The reason is structural. By the time the orchestrator finishes the creative work, its context is dense with codebase exploration, implementation decisions, and commit history. Even though there is plenty of context space, the model fails to comprehend it all. Even when it tries, the quality degrades. Research shows accuracy drops over 30% when critical information lands in the middle of a long context.

So you make the orchestrator a pure coordinator. It never touches code, just dispatches and collects results. That sidesteps the comprehension problem, but only for a few steps. Each sub-agent returns summaries, review comments, and test reports. The context still accumulates. By step five or six, the coordinator loses track. In one benchmark, a five-agent team cost seven times the tokens but produced only three times the output.

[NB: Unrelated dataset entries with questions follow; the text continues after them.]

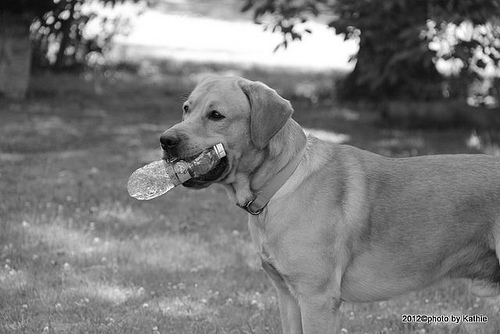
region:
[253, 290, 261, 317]
white mark is spotted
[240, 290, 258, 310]
white mark is spotted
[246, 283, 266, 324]
white mark is spotted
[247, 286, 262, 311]
white mark is spotted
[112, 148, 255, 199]
plactic water bottle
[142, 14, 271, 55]
sunshine on a road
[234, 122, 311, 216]
a collar on a dog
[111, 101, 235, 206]
a dog carring a bottle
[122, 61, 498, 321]
a yellow lab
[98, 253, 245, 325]
long grass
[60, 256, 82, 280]
small white flowers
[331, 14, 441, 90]
a tree trunck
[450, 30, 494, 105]
low hanging branches with leaves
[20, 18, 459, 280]
a summer time photo in the park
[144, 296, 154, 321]
white mark is spotted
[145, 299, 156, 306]
white mark is spotted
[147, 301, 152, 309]
white mark is spotted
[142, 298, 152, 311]
white mark is spotted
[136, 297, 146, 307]
white mark is spotted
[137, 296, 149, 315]
white mark is spotted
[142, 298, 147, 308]
white mark is spotted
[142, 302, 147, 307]
white mark is spotted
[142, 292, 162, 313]
white mark is spotted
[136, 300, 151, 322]
white mark is spotted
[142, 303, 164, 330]
white mark is spotted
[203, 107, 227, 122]
the eye of the dog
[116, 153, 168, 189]
a water bottle in dogs mouth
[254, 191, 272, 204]
the dogs collar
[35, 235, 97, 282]
grass under the dog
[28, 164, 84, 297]
the grass is below the dog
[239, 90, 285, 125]
the ear of the dog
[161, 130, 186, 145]
the nose of the dog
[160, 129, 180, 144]
the snout of the dog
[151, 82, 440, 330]
a dog with a water bottle in its mouth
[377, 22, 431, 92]
a tree in the background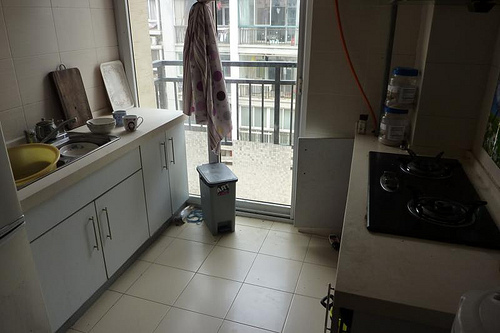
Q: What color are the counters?
A: White.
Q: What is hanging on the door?
A: A towel.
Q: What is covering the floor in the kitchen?
A: Tile.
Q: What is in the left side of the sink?
A: A bowl.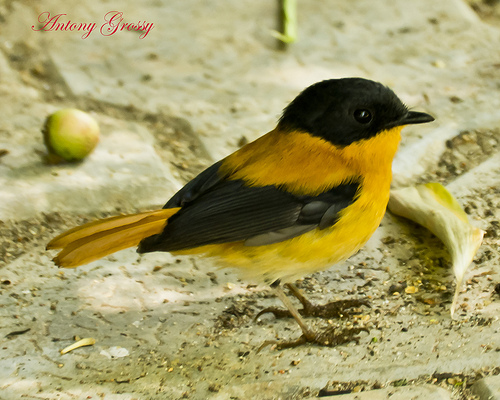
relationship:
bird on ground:
[44, 78, 435, 351] [1, 2, 500, 400]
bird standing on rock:
[44, 78, 435, 351] [166, 271, 445, 398]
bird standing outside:
[44, 78, 435, 351] [1, 2, 500, 399]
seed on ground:
[158, 350, 232, 383] [1, 2, 500, 400]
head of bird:
[269, 78, 407, 161] [44, 78, 435, 351]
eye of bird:
[355, 107, 372, 125] [44, 78, 435, 351]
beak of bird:
[401, 111, 434, 126] [44, 78, 435, 351]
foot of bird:
[256, 327, 370, 356] [44, 78, 435, 351]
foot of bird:
[254, 297, 370, 324] [44, 78, 435, 351]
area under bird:
[51, 280, 491, 400] [44, 78, 435, 351]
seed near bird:
[158, 350, 232, 383] [44, 78, 435, 351]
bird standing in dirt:
[44, 78, 435, 351] [192, 278, 422, 388]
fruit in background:
[42, 108, 100, 161] [1, 1, 499, 175]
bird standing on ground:
[44, 78, 435, 351] [1, 2, 500, 400]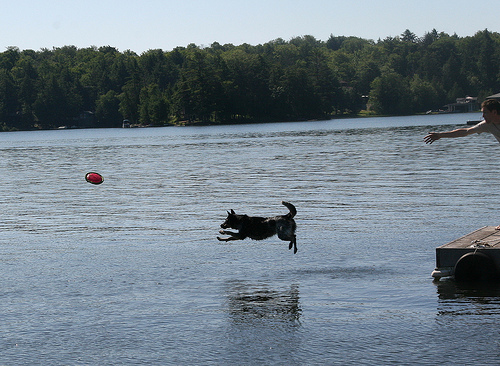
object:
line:
[0, 28, 500, 129]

The pattern that actually works today is boring. A deterministic orchestrator outside the LLM. A workflow engine that does not have a context window and does not degrade at step twenty. Each agent gets a fresh context for its part of the work. Shared state lives in GitHub, not in a prompt. The vision of specialised agents collaborating through a team lead is how human teams work. The gap is that today's agents lack the working memory to coordinate as humans do. That will change: checkpointing, external memory, better comprehension. The pattern will work. As of today, it is just not there yet.